== Texte affiché ==
Le 22 mars 2016, les députés de la commission de l’environnement du Parlement européen estiment que Bruxelles « ne devrait pas renouveler l’approbation du glyphosate sur le marché de l’Union européenne pour quinze années supplémentaires et sans restriction tel que proposé ». Ils ont adopté une résolution en ce sens par 38 voix pour, 6 voix contre et 18 abstentions. Ils encouragent la Commission européenne à demander « une étude indépendante et publier les preuves scientifiques utilisées par l’Efsa pour évaluer le glyphosate ».

« Le fait que nous devions avoir recours à une objection parlementaire montre que quelque chose n’a pas fonctionné dans le processus décisionnel, déclare Pavel Poc, le député tchèque qui a rédigé la proposition de résolution. Le glyphosate a été classé comme probablement cancérigène par l’OMS (Organisation mondiale de la santé). Alors que le secteur avance que la substance peut être totalement métabolisée, il est désormais clair que les résidus de glyphosate sont partout : dans l’environnement, dans de nombreux produits de consommation quotidienne, dans nos corps. »

Rendre les évaluations publiques

« La Commission européenne et l’Efsa publieront-elles les études sur lesquelles leur proposition se base ? Pourquoi proposer d’autoriser le glyphosate pour 15 années supplémentaires, soit la période la plus longue possible ? Il faut que ces études soient rendues publiques et nous devrions attendre de les avoir à notre disposition. Toute incertitude doit être évitée avant de procéder à l’approbation d’une substance si largement utilisée. C’est de cette manière que le principe de précaution devrait être appliqué. »

Le Parlement européen précise que cette proposition de résolution sera mise aux voix pendant sa session plénière. Les experts nationaux qui siègent au comité permanent des végétaux, des animaux, des denrées alimentaires et des aliments pour animaux (section des produits phytopharmaceutiques) se prononceront en mai pour adopter ou rejeter la proposition de la Commission européenne à une majorité qualifiée. Si une telle majorité n’est pas atteinte, la décision reviendra à la Commission européenne.

== Données fournies ==
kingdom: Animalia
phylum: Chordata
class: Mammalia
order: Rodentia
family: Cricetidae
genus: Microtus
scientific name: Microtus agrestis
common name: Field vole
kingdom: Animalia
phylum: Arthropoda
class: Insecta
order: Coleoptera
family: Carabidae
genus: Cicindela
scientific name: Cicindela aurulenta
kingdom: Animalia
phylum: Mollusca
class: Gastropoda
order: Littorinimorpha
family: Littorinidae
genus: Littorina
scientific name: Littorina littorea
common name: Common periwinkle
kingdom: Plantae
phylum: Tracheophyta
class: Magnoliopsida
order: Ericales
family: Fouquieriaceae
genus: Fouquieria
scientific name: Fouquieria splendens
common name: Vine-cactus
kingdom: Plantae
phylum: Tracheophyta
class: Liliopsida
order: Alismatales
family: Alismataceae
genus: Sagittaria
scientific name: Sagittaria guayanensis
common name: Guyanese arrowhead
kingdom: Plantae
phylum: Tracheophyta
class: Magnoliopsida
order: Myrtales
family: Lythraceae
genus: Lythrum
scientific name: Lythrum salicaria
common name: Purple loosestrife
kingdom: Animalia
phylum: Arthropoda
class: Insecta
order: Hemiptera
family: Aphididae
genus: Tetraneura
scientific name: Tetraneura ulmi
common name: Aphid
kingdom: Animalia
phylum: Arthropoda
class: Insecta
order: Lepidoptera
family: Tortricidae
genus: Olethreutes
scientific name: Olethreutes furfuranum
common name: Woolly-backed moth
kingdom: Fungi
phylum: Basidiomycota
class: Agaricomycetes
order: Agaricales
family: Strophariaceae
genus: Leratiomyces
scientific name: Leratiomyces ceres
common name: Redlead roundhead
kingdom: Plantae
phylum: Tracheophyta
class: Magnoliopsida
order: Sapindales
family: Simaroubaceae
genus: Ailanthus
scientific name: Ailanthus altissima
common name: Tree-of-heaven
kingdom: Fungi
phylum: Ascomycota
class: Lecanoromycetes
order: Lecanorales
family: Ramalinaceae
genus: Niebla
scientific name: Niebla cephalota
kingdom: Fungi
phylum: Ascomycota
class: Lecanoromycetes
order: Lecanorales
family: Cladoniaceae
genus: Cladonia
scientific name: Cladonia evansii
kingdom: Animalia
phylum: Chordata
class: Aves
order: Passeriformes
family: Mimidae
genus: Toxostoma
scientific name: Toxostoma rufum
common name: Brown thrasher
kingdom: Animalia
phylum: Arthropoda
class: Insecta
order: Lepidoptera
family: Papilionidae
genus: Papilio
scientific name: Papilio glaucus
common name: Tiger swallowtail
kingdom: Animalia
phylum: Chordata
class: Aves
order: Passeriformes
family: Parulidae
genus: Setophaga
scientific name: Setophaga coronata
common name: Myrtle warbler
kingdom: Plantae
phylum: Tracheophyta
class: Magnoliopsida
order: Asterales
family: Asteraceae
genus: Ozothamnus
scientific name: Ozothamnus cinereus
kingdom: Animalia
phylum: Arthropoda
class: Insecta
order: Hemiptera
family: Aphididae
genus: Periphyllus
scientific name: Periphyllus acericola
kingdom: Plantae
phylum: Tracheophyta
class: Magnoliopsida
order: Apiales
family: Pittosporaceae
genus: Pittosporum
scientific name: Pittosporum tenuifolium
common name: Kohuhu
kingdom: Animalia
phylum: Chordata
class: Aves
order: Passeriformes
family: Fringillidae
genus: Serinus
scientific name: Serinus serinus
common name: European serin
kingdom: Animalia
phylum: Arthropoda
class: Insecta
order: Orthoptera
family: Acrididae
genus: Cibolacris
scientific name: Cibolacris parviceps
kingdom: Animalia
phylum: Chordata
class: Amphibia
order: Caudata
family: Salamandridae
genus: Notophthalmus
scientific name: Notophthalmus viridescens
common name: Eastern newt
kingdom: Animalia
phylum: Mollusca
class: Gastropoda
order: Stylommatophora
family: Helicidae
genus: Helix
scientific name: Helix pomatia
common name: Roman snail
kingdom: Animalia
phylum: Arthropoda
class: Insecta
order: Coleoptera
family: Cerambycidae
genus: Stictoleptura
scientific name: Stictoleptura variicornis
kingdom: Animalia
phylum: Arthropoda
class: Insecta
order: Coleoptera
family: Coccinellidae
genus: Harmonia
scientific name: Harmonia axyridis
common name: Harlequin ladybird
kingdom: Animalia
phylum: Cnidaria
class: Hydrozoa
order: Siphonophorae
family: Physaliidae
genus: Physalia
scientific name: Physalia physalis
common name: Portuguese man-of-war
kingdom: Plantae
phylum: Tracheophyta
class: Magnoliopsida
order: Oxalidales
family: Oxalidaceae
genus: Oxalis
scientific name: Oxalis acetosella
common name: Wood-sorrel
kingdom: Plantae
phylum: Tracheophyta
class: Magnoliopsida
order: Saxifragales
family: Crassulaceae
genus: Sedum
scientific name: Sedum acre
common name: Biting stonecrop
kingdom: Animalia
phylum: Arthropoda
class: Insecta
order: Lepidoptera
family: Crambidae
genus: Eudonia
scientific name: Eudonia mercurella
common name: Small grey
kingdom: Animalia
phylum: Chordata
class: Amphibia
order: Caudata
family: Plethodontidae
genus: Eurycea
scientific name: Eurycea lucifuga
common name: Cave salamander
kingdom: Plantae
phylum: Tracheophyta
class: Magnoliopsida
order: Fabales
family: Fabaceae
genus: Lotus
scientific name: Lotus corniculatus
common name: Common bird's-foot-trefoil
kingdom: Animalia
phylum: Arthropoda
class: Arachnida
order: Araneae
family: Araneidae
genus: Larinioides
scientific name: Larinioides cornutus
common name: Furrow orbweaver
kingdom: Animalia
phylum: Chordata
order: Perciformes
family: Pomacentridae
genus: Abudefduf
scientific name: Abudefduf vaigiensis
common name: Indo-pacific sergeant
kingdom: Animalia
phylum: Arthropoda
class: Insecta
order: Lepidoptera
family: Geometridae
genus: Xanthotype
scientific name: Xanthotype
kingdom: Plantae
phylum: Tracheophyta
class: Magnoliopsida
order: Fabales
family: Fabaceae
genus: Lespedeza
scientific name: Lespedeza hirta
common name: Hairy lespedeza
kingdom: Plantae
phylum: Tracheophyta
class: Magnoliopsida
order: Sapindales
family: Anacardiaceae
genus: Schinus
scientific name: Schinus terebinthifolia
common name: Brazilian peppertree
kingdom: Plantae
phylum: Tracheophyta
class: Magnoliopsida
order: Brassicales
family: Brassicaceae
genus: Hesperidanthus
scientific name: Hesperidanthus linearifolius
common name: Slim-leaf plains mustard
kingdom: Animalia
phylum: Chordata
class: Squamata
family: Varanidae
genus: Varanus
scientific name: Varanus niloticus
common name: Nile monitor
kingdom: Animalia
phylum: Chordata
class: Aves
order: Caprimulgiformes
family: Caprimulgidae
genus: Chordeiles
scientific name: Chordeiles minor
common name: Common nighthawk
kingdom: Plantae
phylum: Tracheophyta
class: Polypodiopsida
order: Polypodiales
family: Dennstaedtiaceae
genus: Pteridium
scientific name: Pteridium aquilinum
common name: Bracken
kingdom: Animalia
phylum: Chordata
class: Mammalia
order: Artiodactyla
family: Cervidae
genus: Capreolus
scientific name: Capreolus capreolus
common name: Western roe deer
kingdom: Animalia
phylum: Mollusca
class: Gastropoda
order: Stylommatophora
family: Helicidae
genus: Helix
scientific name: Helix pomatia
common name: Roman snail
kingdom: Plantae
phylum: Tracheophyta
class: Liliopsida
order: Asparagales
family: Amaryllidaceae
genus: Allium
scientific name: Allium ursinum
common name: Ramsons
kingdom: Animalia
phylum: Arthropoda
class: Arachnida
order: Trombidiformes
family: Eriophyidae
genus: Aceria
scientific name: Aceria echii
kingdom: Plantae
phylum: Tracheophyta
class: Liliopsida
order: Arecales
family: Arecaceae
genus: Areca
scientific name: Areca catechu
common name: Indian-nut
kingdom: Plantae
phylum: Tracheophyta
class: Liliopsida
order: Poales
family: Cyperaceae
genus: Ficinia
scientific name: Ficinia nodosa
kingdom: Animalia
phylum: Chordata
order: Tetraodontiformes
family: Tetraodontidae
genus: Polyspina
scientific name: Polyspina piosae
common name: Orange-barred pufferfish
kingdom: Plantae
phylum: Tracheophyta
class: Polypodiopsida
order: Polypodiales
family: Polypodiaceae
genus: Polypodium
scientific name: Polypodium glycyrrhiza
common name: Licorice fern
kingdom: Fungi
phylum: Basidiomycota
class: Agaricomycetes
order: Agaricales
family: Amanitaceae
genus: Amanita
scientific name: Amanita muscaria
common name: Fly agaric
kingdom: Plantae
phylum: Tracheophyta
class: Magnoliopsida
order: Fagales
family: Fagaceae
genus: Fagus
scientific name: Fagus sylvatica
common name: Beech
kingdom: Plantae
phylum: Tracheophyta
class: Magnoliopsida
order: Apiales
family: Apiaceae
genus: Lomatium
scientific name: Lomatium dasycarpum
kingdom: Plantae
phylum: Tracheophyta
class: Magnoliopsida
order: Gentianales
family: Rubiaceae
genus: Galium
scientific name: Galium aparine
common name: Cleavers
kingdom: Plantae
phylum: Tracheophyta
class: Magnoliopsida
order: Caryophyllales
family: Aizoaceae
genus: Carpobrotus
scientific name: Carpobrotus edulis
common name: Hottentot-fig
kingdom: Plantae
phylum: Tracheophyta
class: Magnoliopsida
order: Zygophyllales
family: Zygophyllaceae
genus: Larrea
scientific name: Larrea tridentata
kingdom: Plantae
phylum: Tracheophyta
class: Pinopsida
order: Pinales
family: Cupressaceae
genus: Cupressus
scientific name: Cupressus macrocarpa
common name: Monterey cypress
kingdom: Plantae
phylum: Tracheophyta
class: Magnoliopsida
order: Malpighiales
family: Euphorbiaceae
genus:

== Tâches à réaliser ==
[A] D'après le texte sur le glyphosate, où se trouvent les résidus de glyphosate ? Donnez tous les endroits cités.
[B] Recopiez le passage du texte sur le glyphosate qui commence par « Le Parlement européen » et va jusqu'à « la Commission européenne. », en remplaçant « session plénière » par « séance plénière ».

== Réponses par tâche ==
[A]
- dans l'environnement
- dans de nombreux produits de consommation quotidienne
- dans nos corps

[B]
Le Parlement européen précise que cette proposition de résolution sera mise aux voix pendant sa séance plénière. Les experts nationaux qui siègent au comité permanent des végétaux, des animaux, des denrées alimentaires et des aliments pour animaux (section des produits phytopharmaceutiques) se prononceront en mai pour adopter ou rejeter la proposition de la Commission européenne à une majorité qualifiée. Si une telle majorité n’est pas atteinte, la décision reviendra à la Commission européenne.